Bress and Gruber seem to be having a fine time moving their characters around through the various changes. While they seem to playing with the concept that everything is fated, since it's implied that Evans black outs as a child were actually caused by his time trips as an adult, they also play with the idea that none of it is happening at all outside of Evans' mind. Still, they move things along at a brisk clip without bogging the story down in too much detail while adding whimsical elements of humor here and there as well. In one of the film's best scenes, for example, Evan convinces his religious prison cell mate that he actually talks to Jesus, and then uses a time trip to create instant scars in the palms of both hands to prove it, which convinces his cell mate to help.

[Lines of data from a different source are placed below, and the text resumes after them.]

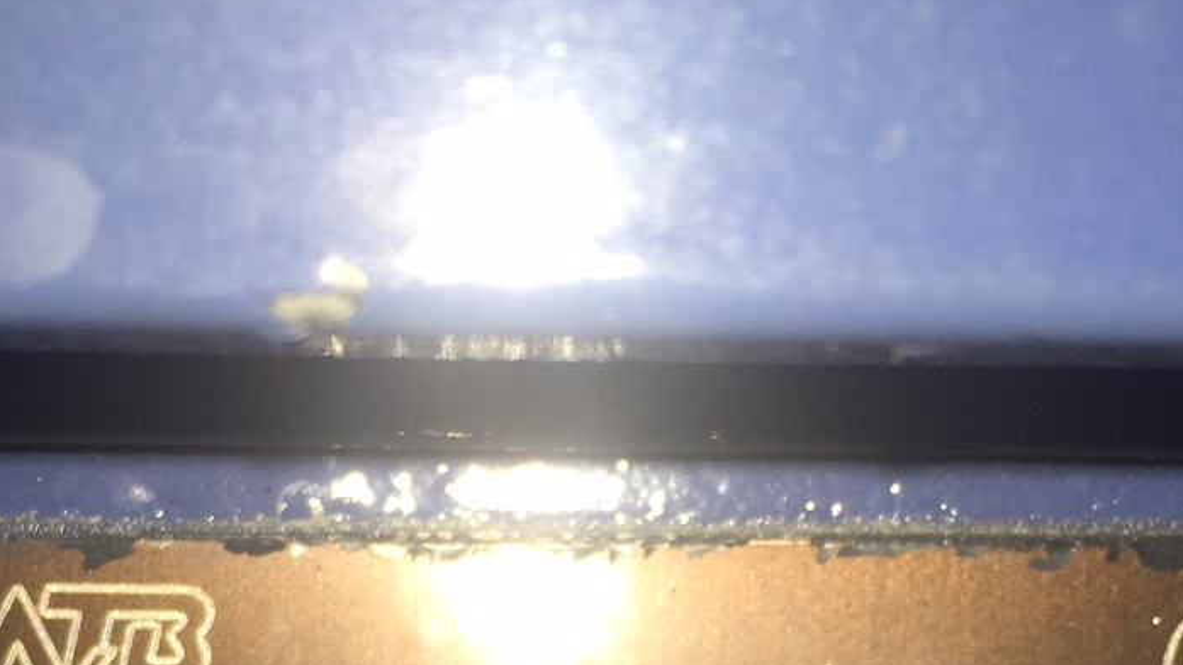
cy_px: 830
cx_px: 648
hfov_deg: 28.6
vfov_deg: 15.6
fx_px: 2321
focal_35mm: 74
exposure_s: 1/329
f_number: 2.2
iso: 32
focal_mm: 4.15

As Evan, Ashton Kutcher seems to be trying very hard to move beyond the Kelso role he made popular in "That 70s Show" and repeated in unremarkable films such as "Dude, Where's My Car?" His efforts are at least partially successful, since his performance is credible, if not somewhat befuddled. A much more interesting performance is rendered by Amy Smart as Evans love interest, Kayleigh as she appears in multiple forms, from a stuck up sorority girl to a burnt out scared hooker. It's not an Academy-Award winning performance, but she's not bad.
All in all, "The Butterfly Effect" isn't a big film that adds much to the overall concept of time travel. But it is one that will have audiences leaving the theater wondering just which tread in their own lives they'd pull if they had the chance.